(ASSIGNMENT): Pull each line holding "down" out of the entries below.

(EXERCISE INPUTS):
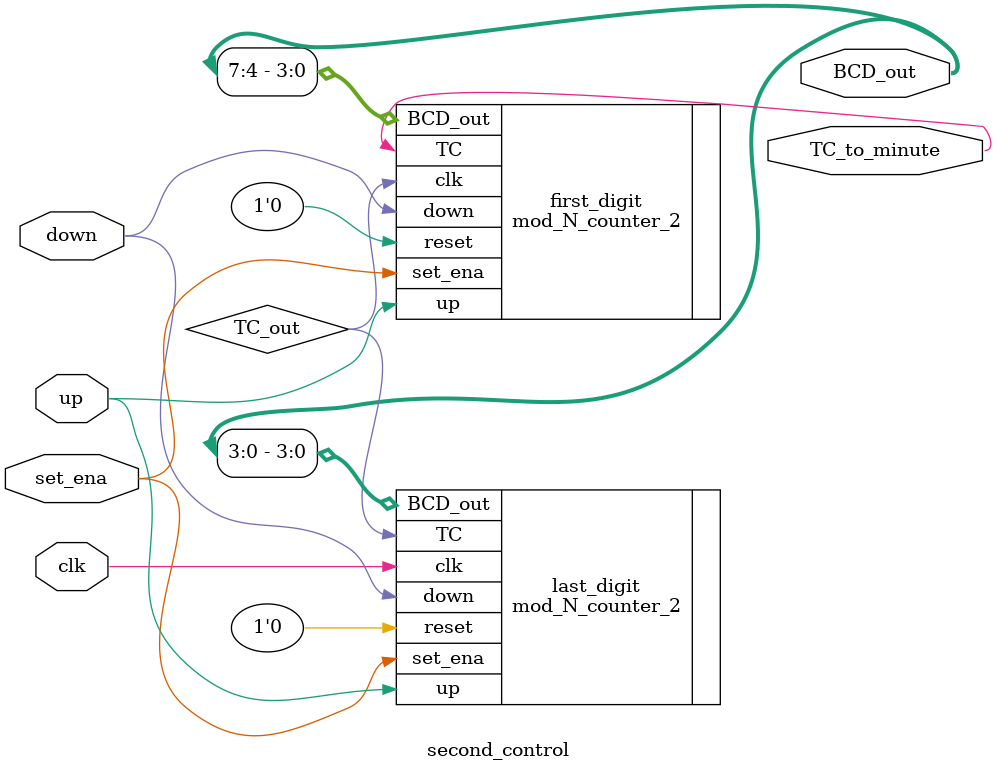
<source format=v>
module second_control(clk, set_ena, up, down, BCD_out, TC_to_minute);
	input clk;
	input set_ena;
	input up;
	input down;
	output [7:0]BCD_out;
	output TC_to_minute;
	
	wire TC_out;
	mod_N_counter_2 #(.MODE_N(10)) last_digit		
		(.clk(clk), .set_ena(set_ena), .reset(1'b0),.up(up), .down(down), .BCD_out(BCD_out[3:0]), .TC(TC_out));
	mod_N_counter_2 #(.MODE_N(6)) first_digit
		(.clk(TC_out), .set_ena(set_ena),.reset(1'b0), .up(up), .down(down), .BCD_out(BCD_out[7:4]), .TC(TC_to_minute));
	
endmodule 
</source>
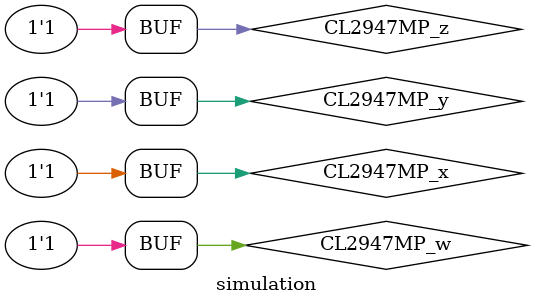
<source format=v>
`timescale 1ns / 1ps

module simulation();

  reg CL2947MP_x, CL2947MP_y, CL2947MP_z, CL2947MP_w;
  wire CL2947MP_outa, CL2947MP_outb, CL2947MP_outc, CL2947MP_outd, CL2947MP_oute, CL2947MP_outf, CL2947MP_outg;
  lab3_top lab3_top1(CL2947MP_x, CL2947MP_y, CL2947MP_z, CL2947MP_w, CL2947MP_outa, CL2947MP_outb, CL2947MP_outc, CL2947MP_outd, CL2947MP_oute, CL2947MP_outf, CL2947MP_outg);

  initial
  begin
  // Initialize inputs
  CL2947MP_x = 0; CL2947MP_y = 0; CL2947MP_z = 0; CL2947MP_w = 0;

  #10 CL2947MP_x = 0; CL2947MP_y = 0; CL2947MP_z = 0; CL2947MP_w = 0;
  #10 CL2947MP_x = 0; CL2947MP_y = 0; CL2947MP_z = 0; CL2947MP_w = 1;
  #10 CL2947MP_x = 0; CL2947MP_y = 0; CL2947MP_z = 1; CL2947MP_w = 0;
  #10 CL2947MP_x = 0; CL2947MP_y = 0; CL2947MP_z = 1; CL2947MP_w = 1;
  #10 CL2947MP_x = 0; CL2947MP_y = 1; CL2947MP_z = 0; CL2947MP_w = 0;
  #10 CL2947MP_x = 0; CL2947MP_y = 1; CL2947MP_z = 0; CL2947MP_w = 1;
  #10 CL2947MP_x = 0; CL2947MP_y = 1; CL2947MP_z = 1; CL2947MP_w = 0;
  #10 CL2947MP_x = 0; CL2947MP_y = 1; CL2947MP_z = 1; CL2947MP_w = 1;
  #10 CL2947MP_x = 1; CL2947MP_y = 0; CL2947MP_z = 0; CL2947MP_w = 0;
  #10 CL2947MP_x = 1; CL2947MP_y = 0; CL2947MP_z = 0; CL2947MP_w = 1;
  #10 CL2947MP_x = 1; CL2947MP_y = 0; CL2947MP_z = 1; CL2947MP_w = 0;
  #10 CL2947MP_x = 1; CL2947MP_y = 0; CL2947MP_z = 1; CL2947MP_w = 1;
  #10 CL2947MP_x = 1; CL2947MP_y = 1; CL2947MP_z = 0; CL2947MP_w = 0;
  #10 CL2947MP_x = 1; CL2947MP_y = 1; CL2947MP_z = 0; CL2947MP_w = 1;
  #10 CL2947MP_x = 1; CL2947MP_y = 1; CL2947MP_z = 1; CL2947MP_w = 0;
  #10 CL2947MP_x = 1; CL2947MP_y = 1; CL2947MP_z = 1; CL2947MP_w = 1;

  end

endmodule

</source>
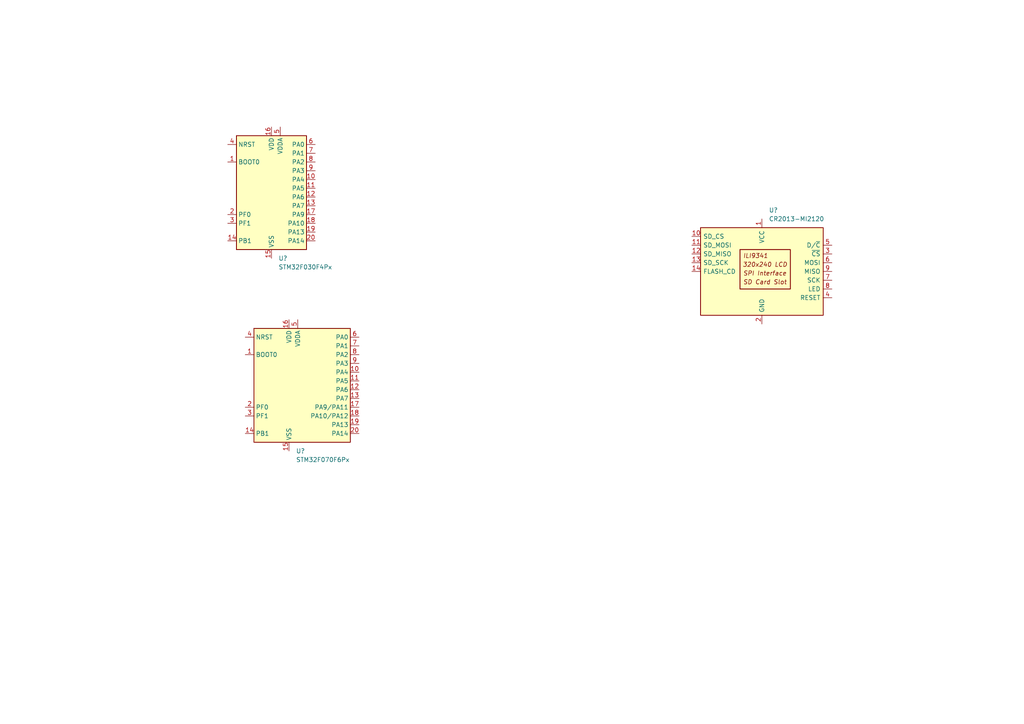
<source format=kicad_sch>
(kicad_sch (version 20211123) (generator eeschema)

  (uuid b766011a-020c-4653-83ee-ef2a885b4543)

  (paper "A4")

  


  (symbol (lib_id "MCU_ST_STM32F0:STM32F030F4Px") (at 78.74 54.61 0) (unit 1)
    (in_bom yes) (on_board yes) (fields_autoplaced)
    (uuid 73d34e9d-0e1d-4c4c-83ea-f97d14ccfd1c)
    (property "Reference" "U?" (id 0) (at 80.7594 74.93 0)
      (effects (font (size 1.27 1.27)) (justify left))
    )
    (property "Value" "STM32F030F4Px" (id 1) (at 80.7594 77.47 0)
      (effects (font (size 1.27 1.27)) (justify left))
    )
    (property "Footprint" "Package_SO:TSSOP-20_4.4x6.5mm_P0.65mm" (id 2) (at 68.58 72.39 0)
      (effects (font (size 1.27 1.27)) (justify right) hide)
    )
    (property "Datasheet" "http://www.st.com/st-web-ui/static/active/en/resource/technical/document/datasheet/DM00088500.pdf" (id 3) (at 78.74 54.61 0)
      (effects (font (size 1.27 1.27)) hide)
    )
    (pin "1" (uuid f4c4073d-ee10-42bf-bd3d-e0723b405edd))
    (pin "10" (uuid c621e01e-c9b1-4b6c-a837-a72c71e648ce))
    (pin "11" (uuid dd8e9e01-000b-4e9f-979b-33b18e9f3c88))
    (pin "12" (uuid 55b95133-e28b-46a8-961c-0d432202aa73))
    (pin "13" (uuid bb663817-cdd0-443e-8f76-aa563b31534f))
    (pin "14" (uuid 9391042a-dd92-4883-9e25-9c2252005ab4))
    (pin "15" (uuid 6b1230a3-a5fa-4908-8bd5-54ea3bbac5e4))
    (pin "16" (uuid 276fcc53-402d-4475-b6ec-e752d24cc37e))
    (pin "17" (uuid 40f1e9a6-8f26-4b80-ac4f-fbd8dcafa1db))
    (pin "18" (uuid 87468176-9c27-4acd-8bed-2ee1bc20adac))
    (pin "19" (uuid f8c5cf50-4ee1-49d4-b188-3a48af2be314))
    (pin "2" (uuid 091e8467-bd2f-4e0c-9405-9bb26538e4c7))
    (pin "20" (uuid 996c5662-6747-420a-8e39-01ed87ed7f23))
    (pin "3" (uuid f3ef2244-fff2-4c6f-bc28-38610e189940))
    (pin "4" (uuid 979485c3-7f8d-451d-8d86-d237dff3c532))
    (pin "5" (uuid 0e8144b8-d337-4fb4-9a32-8b4decbd2804))
    (pin "6" (uuid 8544b50e-e58b-41d9-8aa0-9da6233bfb8e))
    (pin "7" (uuid 825dcd4a-8fa5-4cf6-9f70-cf38e99ffd3c))
    (pin "8" (uuid 9d6b4753-034a-4f80-99bc-63aeb521f0fa))
    (pin "9" (uuid 27b6407f-5c00-42fe-b078-4c920db6d583))
  )

  (symbol (lib_id "Driver_Display:CR2013-MI2120") (at 220.98 78.74 0) (unit 1)
    (in_bom yes) (on_board yes) (fields_autoplaced)
    (uuid 82932108-4845-4286-9118-b24c7a0ea78d)
    (property "Reference" "U?" (id 0) (at 222.9994 60.96 0)
      (effects (font (size 1.27 1.27)) (justify left))
    )
    (property "Value" "CR2013-MI2120" (id 1) (at 222.9994 63.5 0)
      (effects (font (size 1.27 1.27)) (justify left))
    )
    (property "Footprint" "Display:CR2013-MI2120" (id 2) (at 220.98 96.52 0)
      (effects (font (size 1.27 1.27)) hide)
    )
    (property "Datasheet" "http://pan.baidu.com/s/11Y990" (id 3) (at 204.47 66.04 0)
      (effects (font (size 1.27 1.27)) hide)
    )
    (pin "1" (uuid 68a550b3-5a88-4fff-9838-cd414f426756))
    (pin "10" (uuid 2ac008d8-0c49-49ab-884f-5ee5e59995c9))
    (pin "11" (uuid 9ddc1316-292f-4a2c-9a5a-7554f544d1c0))
    (pin "12" (uuid 75598694-0c8d-4429-873a-a11a87dcf948))
    (pin "13" (uuid 4a920c52-125f-4a83-8832-eea1cdd79d5a))
    (pin "14" (uuid 35d2b704-aac0-4d0a-8b38-5d4c7543f96a))
    (pin "2" (uuid 1402613c-5576-4478-8c47-cddb062f9769))
    (pin "3" (uuid 0cf058eb-ce62-46a5-8eb5-270b357a6416))
    (pin "4" (uuid ae124e2a-d3fb-4dc9-81a7-060a452fd9a1))
    (pin "5" (uuid 81589114-35dc-4d24-a6e9-7a2e32b85d95))
    (pin "6" (uuid 062366f9-0870-4c61-86a8-cce2a94a6ec2))
    (pin "7" (uuid 9e978f24-b342-4574-aad6-976c57fc40ab))
    (pin "8" (uuid 7946a7ac-857e-46b4-87b3-9c829b7f7526))
    (pin "9" (uuid 0edadd9a-14bf-4a11-9abd-9cc55d017b58))
  )

  (symbol (lib_id "MCU_ST_STM32F0:STM32F070F6Px") (at 88.9 110.49 0) (unit 1)
    (in_bom yes) (on_board yes) (fields_autoplaced)
    (uuid e3ef779c-42d7-461d-960c-4968ad495762)
    (property "Reference" "U?" (id 0) (at 85.8394 130.81 0)
      (effects (font (size 1.27 1.27)) (justify left))
    )
    (property "Value" "STM32F070F6Px" (id 1) (at 85.8394 133.35 0)
      (effects (font (size 1.27 1.27)) (justify left))
    )
    (property "Footprint" "Package_SO:TSSOP-20_4.4x6.5mm_P0.65mm" (id 2) (at 73.66 128.27 0)
      (effects (font (size 1.27 1.27)) (justify right) hide)
    )
    (property "Datasheet" "http://www.st.com/st-web-ui/static/active/en/resource/technical/document/datasheet/DM00141386.pdf" (id 3) (at 88.9 110.49 0)
      (effects (font (size 1.27 1.27)) hide)
    )
    (pin "1" (uuid 097ff33e-27a6-4f85-ba00-6c652cd941b7))
    (pin "10" (uuid eccbd771-7f93-4b9e-aff7-b5a750a7dabf))
    (pin "11" (uuid 0e42f39e-3b1f-4016-941f-8e467fba4c1f))
    (pin "12" (uuid 774f662c-67c7-40e6-b1cd-677e99239b81))
    (pin "13" (uuid d35fc9e3-5f20-4cdc-bc3b-764090caacea))
    (pin "14" (uuid 62f21ef0-e9aa-4776-8091-bc6082a202cf))
    (pin "15" (uuid 4e64c27a-7d19-4007-a3f0-7b10b8eca1d7))
    (pin "16" (uuid 6bf63d98-d0c5-4256-8998-f81bf68a2e3a))
    (pin "17" (uuid aec77f64-bea8-4371-b2e4-2ab04b5b68ab))
    (pin "18" (uuid 7bd797fb-200e-4d1a-a6cb-7680afa1fa96))
    (pin "19" (uuid 23df5a84-bb8b-4a8f-ad18-313601b2de9d))
    (pin "2" (uuid 2131a2bd-412d-430a-9b50-402465445319))
    (pin "20" (uuid a6032ef8-137a-4099-91ce-f7cc874514d3))
    (pin "3" (uuid 2ca8ebf4-5540-424a-83ce-886e73fcbd86))
    (pin "4" (uuid 00c905e7-4606-4b0f-b5a2-a4016e4ee642))
    (pin "5" (uuid 53ac9422-022c-444c-a1b9-4b523f19adf3))
    (pin "6" (uuid 20902bd0-df48-4c9d-af39-b5a6858df72e))
    (pin "7" (uuid f8b35e20-e22e-4258-9a78-400464d57816))
    (pin "8" (uuid 55a3a6ce-44e2-4365-8d4e-19d863134df2))
    (pin "9" (uuid fc02faba-ba5a-441d-a579-54c545959f8c))
  )

  (sheet_instances
    (path "/" (page "1"))
  )

  (symbol_instances
    (path "/73d34e9d-0e1d-4c4c-83ea-f97d14ccfd1c"
      (reference "U?") (unit 1) (value "STM32F030F4Px") (footprint "Package_SO:TSSOP-20_4.4x6.5mm_P0.65mm")
    )
    (path "/82932108-4845-4286-9118-b24c7a0ea78d"
      (reference "U?") (unit 1) (value "CR2013-MI2120") (footprint "Display:CR2013-MI2120")
    )
    (path "/e3ef779c-42d7-461d-960c-4968ad495762"
      (reference "U?") (unit 1) (value "STM32F070F6Px") (footprint "Package_SO:TSSOP-20_4.4x6.5mm_P0.65mm")
    )
  )
)

</source>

(ANSWER BELOW):
module second_control(clk, set_ena, up, down, BCD_out, TC_to_minute);
	input down;
		(.clk(clk), .set_ena(set_ena), .reset(1'b0),.up(up), .down(down), .BCD_out(BCD_out[3:0]), .TC(TC_out));
		(.clk(TC_out), .set_ena(set_ena),.reset(1'b0), .up(up), .down(down), .BCD_out(BCD_out[7:4]), .TC(TC_to_minute));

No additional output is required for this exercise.